◆ **Your instructions**: This task calls for copying every line in the data below that contains the word "worn".

◆ **Exercise material**:
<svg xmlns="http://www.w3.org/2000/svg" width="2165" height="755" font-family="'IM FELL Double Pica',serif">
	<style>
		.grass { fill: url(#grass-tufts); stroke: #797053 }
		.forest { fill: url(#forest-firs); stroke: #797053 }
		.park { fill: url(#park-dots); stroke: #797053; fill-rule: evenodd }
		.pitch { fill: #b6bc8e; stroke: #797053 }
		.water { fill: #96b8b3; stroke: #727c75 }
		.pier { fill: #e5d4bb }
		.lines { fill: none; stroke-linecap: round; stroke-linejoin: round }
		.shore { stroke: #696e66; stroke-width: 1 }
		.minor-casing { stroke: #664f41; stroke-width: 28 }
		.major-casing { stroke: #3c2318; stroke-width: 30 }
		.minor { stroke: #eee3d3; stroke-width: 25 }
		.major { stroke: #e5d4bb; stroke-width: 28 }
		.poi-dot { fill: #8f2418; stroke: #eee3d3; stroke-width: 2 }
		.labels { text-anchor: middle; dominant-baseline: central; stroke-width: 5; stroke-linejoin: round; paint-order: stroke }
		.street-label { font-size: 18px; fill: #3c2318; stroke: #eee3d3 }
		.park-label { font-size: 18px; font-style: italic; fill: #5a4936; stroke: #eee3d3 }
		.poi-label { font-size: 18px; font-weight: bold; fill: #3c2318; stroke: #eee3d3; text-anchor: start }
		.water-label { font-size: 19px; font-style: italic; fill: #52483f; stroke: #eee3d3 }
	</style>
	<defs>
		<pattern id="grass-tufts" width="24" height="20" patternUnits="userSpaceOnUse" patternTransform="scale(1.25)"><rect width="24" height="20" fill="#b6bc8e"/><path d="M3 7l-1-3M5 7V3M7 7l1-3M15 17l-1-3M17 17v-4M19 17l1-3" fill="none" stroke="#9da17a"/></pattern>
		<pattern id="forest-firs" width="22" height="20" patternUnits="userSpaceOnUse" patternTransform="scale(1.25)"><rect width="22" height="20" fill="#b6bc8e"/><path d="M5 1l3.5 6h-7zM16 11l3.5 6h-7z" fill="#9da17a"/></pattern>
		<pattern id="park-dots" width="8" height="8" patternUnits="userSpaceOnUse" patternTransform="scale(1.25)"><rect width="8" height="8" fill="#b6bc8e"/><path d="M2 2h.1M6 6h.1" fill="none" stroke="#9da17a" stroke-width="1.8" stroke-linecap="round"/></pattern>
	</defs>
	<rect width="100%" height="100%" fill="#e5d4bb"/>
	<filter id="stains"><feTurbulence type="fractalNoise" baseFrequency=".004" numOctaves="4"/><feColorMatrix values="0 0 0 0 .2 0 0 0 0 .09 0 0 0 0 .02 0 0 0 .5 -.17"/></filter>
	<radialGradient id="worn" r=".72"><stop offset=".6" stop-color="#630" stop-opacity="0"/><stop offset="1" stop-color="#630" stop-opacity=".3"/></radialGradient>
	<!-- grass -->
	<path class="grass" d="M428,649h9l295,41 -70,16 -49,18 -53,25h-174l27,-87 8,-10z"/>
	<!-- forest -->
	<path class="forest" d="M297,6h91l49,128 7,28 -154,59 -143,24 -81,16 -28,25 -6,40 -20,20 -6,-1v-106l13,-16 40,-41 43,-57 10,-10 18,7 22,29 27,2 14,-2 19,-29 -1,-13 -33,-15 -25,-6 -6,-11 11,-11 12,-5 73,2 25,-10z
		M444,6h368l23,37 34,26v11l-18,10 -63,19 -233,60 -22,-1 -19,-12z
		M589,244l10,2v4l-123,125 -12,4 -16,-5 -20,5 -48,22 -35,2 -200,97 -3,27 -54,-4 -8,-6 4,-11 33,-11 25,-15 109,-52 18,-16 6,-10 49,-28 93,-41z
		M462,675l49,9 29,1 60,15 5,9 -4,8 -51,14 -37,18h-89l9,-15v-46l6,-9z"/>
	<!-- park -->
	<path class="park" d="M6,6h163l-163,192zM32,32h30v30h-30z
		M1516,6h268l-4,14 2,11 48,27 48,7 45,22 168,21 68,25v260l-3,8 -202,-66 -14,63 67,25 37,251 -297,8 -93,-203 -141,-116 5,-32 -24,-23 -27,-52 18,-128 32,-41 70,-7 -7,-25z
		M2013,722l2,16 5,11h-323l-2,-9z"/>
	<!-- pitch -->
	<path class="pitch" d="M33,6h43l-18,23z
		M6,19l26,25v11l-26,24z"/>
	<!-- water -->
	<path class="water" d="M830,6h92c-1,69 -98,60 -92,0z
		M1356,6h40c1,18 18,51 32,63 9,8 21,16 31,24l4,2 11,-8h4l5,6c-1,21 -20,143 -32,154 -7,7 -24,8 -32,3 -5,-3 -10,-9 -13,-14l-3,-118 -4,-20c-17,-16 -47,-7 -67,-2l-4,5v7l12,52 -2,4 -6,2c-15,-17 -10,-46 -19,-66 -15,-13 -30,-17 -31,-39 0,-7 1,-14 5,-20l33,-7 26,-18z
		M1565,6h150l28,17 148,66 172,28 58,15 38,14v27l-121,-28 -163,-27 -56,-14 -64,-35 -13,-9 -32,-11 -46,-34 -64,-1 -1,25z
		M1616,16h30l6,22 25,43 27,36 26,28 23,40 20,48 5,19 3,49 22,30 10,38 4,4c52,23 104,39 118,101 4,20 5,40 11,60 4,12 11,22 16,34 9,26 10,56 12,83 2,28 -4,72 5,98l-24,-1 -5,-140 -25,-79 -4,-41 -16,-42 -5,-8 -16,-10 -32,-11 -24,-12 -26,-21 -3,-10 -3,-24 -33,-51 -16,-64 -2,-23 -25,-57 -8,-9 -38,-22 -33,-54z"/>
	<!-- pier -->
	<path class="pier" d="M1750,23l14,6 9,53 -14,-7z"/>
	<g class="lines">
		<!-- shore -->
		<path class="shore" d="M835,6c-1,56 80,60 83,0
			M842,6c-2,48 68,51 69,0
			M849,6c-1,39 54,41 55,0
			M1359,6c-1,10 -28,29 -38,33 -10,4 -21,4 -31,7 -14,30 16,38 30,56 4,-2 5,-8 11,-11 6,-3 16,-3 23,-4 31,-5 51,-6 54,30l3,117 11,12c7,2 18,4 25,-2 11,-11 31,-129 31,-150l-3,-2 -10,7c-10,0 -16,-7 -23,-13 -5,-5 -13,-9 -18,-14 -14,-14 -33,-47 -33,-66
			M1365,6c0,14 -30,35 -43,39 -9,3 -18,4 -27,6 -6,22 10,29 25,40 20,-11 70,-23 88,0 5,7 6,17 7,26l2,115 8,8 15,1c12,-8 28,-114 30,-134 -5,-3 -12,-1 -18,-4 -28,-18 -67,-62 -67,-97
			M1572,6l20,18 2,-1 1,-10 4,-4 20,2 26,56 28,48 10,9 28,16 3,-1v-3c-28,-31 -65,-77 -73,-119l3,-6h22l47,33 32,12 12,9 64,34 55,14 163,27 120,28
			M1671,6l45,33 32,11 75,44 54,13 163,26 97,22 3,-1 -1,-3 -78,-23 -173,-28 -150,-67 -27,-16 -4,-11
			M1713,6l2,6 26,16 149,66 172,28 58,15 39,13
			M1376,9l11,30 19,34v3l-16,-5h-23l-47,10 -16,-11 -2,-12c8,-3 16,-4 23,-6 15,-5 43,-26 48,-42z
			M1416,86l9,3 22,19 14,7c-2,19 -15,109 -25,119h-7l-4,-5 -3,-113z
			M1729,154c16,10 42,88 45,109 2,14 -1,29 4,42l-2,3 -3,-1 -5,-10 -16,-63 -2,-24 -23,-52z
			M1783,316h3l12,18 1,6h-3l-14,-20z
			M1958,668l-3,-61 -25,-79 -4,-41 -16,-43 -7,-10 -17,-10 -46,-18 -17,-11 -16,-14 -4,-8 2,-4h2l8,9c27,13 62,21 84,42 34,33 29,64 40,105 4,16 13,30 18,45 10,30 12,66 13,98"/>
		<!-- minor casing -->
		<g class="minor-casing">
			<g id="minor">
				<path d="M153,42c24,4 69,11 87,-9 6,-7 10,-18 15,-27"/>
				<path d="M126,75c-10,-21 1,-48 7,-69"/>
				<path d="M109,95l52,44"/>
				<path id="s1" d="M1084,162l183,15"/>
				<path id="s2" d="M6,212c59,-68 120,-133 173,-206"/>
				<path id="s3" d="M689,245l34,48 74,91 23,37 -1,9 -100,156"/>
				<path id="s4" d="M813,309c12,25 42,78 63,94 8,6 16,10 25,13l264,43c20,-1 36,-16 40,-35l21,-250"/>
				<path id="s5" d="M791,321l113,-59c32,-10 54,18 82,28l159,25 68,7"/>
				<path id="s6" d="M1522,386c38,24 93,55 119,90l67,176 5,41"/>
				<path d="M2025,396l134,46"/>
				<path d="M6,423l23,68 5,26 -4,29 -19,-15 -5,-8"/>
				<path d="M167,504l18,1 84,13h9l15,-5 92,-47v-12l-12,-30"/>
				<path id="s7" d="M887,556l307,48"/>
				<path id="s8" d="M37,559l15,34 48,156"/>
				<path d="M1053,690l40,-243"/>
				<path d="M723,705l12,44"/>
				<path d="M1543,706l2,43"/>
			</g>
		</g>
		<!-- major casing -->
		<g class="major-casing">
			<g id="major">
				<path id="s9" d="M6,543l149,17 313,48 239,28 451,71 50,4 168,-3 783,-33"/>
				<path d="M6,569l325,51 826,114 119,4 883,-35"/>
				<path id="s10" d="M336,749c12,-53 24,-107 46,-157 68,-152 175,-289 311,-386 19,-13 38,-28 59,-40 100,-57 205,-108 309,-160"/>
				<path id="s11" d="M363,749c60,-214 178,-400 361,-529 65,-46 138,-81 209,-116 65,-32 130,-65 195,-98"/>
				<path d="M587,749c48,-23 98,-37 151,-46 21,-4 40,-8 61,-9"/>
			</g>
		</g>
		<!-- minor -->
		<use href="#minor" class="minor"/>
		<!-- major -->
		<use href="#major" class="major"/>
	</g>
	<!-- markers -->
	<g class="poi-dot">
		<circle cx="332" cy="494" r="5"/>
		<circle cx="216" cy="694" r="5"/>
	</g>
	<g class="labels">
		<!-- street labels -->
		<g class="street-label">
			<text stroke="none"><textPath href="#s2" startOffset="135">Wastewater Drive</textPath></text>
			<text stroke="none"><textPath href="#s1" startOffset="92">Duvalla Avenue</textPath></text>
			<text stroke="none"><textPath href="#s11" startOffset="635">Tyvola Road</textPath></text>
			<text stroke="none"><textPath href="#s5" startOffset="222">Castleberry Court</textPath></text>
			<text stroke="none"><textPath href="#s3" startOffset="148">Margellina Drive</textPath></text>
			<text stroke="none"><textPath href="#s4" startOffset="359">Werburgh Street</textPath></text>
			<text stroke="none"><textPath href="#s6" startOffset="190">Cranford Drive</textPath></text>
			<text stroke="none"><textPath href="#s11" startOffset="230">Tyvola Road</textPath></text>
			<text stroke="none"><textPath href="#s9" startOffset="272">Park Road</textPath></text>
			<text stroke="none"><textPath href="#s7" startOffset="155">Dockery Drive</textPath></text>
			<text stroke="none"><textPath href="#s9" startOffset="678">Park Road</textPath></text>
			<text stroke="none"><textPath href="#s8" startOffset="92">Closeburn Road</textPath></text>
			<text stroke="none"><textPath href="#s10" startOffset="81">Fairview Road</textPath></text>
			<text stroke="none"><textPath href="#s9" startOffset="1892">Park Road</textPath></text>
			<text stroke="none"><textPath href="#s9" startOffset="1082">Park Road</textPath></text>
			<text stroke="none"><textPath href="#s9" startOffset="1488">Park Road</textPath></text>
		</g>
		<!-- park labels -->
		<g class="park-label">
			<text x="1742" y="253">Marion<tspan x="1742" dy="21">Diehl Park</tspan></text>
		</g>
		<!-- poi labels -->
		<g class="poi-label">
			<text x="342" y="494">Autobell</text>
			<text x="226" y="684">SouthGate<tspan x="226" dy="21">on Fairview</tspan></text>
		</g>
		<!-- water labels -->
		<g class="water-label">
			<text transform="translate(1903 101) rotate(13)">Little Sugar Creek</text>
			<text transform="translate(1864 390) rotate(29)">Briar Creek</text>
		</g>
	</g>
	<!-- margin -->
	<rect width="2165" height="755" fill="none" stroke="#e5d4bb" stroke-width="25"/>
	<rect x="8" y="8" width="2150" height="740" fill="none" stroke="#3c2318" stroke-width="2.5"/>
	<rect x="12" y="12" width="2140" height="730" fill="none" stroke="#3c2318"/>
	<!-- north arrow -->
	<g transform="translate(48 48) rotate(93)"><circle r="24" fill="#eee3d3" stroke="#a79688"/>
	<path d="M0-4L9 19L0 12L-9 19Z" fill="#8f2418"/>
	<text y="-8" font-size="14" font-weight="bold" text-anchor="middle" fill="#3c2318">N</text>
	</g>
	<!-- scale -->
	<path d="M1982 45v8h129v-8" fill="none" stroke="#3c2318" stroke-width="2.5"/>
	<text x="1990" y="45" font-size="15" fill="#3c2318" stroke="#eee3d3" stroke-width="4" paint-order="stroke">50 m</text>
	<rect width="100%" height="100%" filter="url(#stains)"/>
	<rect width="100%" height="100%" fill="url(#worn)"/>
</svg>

◆ **Problem solution**:
	<radialGradient id="worn" r=".72"><stop offset=".6" stop-color="#630" stop-opacity="0"/><stop offset="1" stop-color="#630" stop-opacity=".3"/></radialGradient>
	<rect width="100%" height="100%" fill="url(#worn)"/>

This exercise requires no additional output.